Back
In Colombia, as in the world, CKD is one of the main causes of morbimortality and was the first disease to be considered a high-cost disease. Despite multiple efforts, the incidence of renal failure and the need for replacement therapy continues to increase. Worryingly, in younger and younger people. Clinical practice and decision making are difficult due to the high fragmentation of the health system and the lack of comprehensiveness in primary care and prevention programs. Thus, there is still great uncertainty as to which patients are stabilized and which will experience renal failure. To date, the question of great clinical impact has not been answered: what annual loss of renal function can predict the development of renal failure before it occurs?

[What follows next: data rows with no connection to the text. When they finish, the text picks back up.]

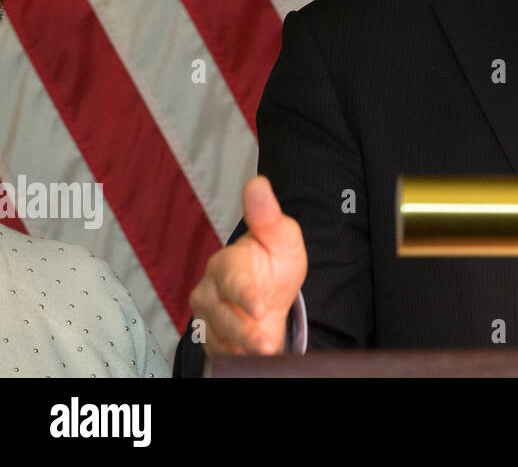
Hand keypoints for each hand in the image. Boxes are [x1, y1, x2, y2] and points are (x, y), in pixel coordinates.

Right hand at [188, 176, 307, 356]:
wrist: (269, 287)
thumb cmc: (272, 258)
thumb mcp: (280, 235)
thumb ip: (267, 213)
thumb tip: (258, 182)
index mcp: (226, 264)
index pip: (231, 281)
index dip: (244, 294)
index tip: (259, 306)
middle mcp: (210, 293)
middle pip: (221, 316)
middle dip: (243, 332)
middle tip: (266, 344)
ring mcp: (209, 319)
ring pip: (219, 338)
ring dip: (241, 350)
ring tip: (265, 355)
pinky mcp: (214, 341)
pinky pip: (221, 354)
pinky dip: (237, 359)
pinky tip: (254, 362)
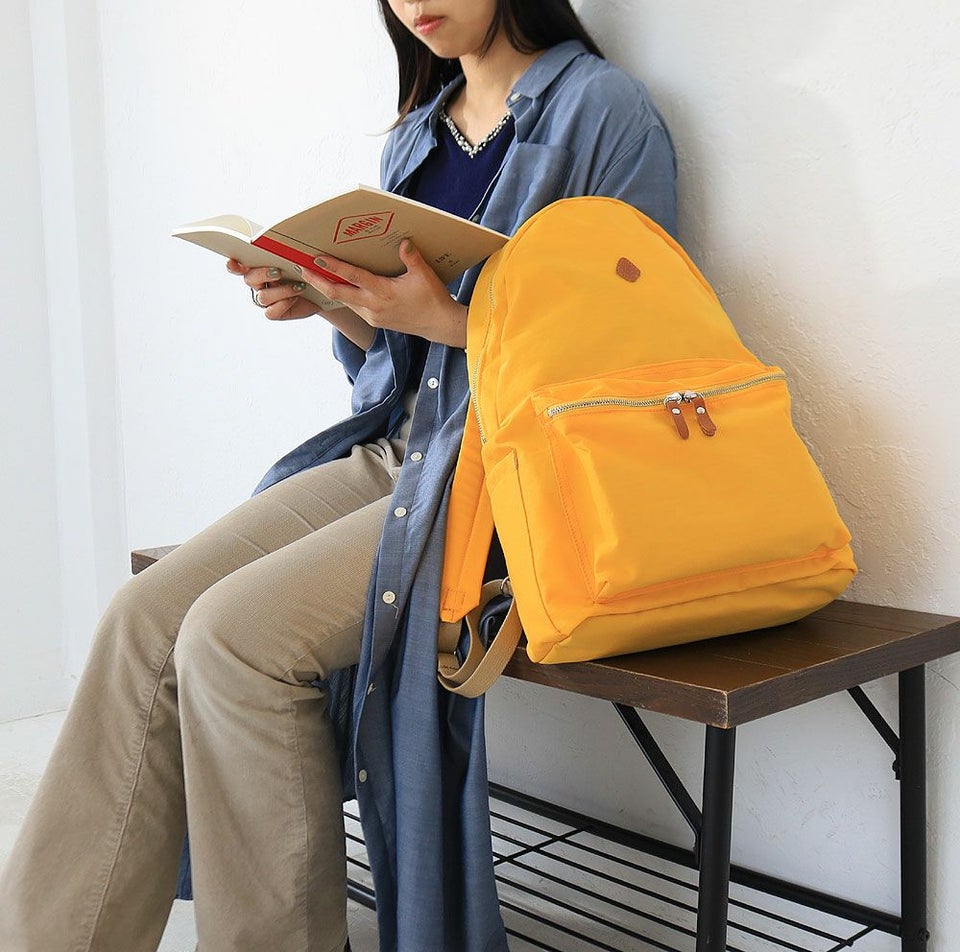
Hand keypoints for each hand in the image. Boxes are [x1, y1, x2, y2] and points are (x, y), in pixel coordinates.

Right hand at [226, 259, 317, 320]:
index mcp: (259, 268)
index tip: (233, 262)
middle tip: (279, 272)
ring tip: (299, 286)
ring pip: (262, 296)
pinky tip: (295, 298)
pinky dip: (284, 304)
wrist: (320, 292)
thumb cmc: (306, 272)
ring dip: (281, 290)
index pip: (239, 266)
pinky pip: (271, 312)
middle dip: (262, 274)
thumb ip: (286, 254)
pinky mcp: (274, 312)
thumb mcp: (297, 260)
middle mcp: (259, 284)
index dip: (234, 265)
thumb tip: (283, 247)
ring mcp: (265, 299)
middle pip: (249, 279)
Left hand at [299, 240, 467, 347]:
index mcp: (384, 293)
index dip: (334, 267)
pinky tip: (336, 287)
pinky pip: (353, 307)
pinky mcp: (375, 320)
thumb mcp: (424, 275)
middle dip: (317, 280)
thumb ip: (412, 258)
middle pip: (338, 293)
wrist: (439, 325)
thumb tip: (403, 242)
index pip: (353, 277)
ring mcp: (373, 315)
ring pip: (344, 300)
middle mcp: (374, 306)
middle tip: (301, 268)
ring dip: (328, 288)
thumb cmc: (432, 299)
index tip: (317, 257)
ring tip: (313, 275)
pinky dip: (342, 296)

A longitudinal study from a primary and secondary source of biomarkers measurements in patients with chronic kidney disease during a follow-up period of 7 years between 2013 and 2020 in Medellín and the metropolitan area, Colombia. This is embedded in the doctoral thesis project: “Prediction of progression to end-stage chronic kidney disease (ESRD) in patients with stage 1 to 4 chronic kidney disease in Medellín: design and external validation of a model with a potential clinical utility”, funded with a doctoral grant from the Ministry of Sciences of Colombia.

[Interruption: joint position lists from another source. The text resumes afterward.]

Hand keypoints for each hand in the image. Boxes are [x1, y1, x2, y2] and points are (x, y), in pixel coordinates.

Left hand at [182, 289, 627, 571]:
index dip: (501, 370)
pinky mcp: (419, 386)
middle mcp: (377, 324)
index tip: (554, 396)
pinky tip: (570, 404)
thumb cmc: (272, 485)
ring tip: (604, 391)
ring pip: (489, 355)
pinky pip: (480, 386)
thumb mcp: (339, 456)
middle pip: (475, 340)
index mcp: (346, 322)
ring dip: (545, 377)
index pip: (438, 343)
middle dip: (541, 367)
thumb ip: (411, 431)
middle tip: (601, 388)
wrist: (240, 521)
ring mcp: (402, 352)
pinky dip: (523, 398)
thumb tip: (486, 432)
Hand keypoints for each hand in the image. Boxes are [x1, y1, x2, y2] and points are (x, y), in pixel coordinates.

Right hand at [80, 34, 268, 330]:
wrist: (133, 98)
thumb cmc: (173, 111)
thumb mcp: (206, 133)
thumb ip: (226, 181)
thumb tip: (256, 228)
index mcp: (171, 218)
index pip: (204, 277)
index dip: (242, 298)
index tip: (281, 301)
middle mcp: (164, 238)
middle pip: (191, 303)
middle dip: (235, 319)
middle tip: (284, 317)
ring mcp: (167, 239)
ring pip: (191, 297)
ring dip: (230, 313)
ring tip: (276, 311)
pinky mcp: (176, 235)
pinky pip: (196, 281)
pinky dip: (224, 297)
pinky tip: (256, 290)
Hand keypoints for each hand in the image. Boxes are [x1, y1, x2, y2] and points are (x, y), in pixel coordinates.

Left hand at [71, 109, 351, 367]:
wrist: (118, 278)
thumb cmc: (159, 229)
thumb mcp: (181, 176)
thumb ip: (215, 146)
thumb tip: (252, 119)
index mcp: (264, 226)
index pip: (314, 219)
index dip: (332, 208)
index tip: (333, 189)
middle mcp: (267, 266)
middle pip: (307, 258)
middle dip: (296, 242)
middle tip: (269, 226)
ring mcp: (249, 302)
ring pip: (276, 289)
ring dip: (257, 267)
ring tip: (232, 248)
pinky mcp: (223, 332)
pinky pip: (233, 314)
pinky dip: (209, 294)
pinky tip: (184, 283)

Multiple factors were collected in repeated measures of potentially predictive factors and two outcomes were modeled: progression to renal failure and the change or delta of annual decline in glomerular filtration rate that increased the likelihood of developing renal failure.

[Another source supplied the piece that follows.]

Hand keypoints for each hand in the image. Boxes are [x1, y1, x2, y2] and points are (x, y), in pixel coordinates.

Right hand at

Classical statistical models were run and 3 machine learning models were then used and compared in terms of predictive ability, accuracy, and applicability in today's complex and challenging renal care practice.
During follow-up, data were collected from 1650 patients who met eligibility criteria and an average of 3 measurements per variable per patient, for a total of almost 198000 repeated measurements. A renal failure rate of almost 4% was found and, strikingly, it was found that economic income, socioeconomic conditions, type of health system affiliation and school level significantly increased the probability of developing renal failure. To establish a potentially useful predictive model, the classic models: logistic regression, Poisson regression, linear regression and joint model failed to predict the outcomes and no significant results were obtained. Taking advantage of the large dataset, we ran 3 machine learning models and 2 subcohorts, test and training: random forest classification, regression, spark logistic and xgboost. The latter was the most accurate and had the best predictive performance. The selected model was validated in an independent cohort, in which the predictive capacity of the machine learning model was maintained, showing that it can be useful and applicable to the clinical setting, especially when there is high complexity in the evolution of patients.
In the face of heterogeneous, unstructured health data, unbalanced by the way care occurs in the real world, classical analytical models failed to capture the complexity and failed to be useful for understanding and decision making in the face of advancing CKD.
Several social determinants, such as income, type of affiliation to the health system and educational level, were associated with an increase in the risk of developing kidney failure, showing how inequities and poor health outcomes increase in people's living conditions. .
Thanks to some machine learning techniques, we were able to find patterns of progression to kidney failure, previously almost undetectable, given the complexity and limitations of the data. It was possible to answer the question and we detected that a minimal loss of kidney function, almost unnoticed even by clinical experts, when associated with certain factors, incluided social determinants, increases the risk of kidney failure.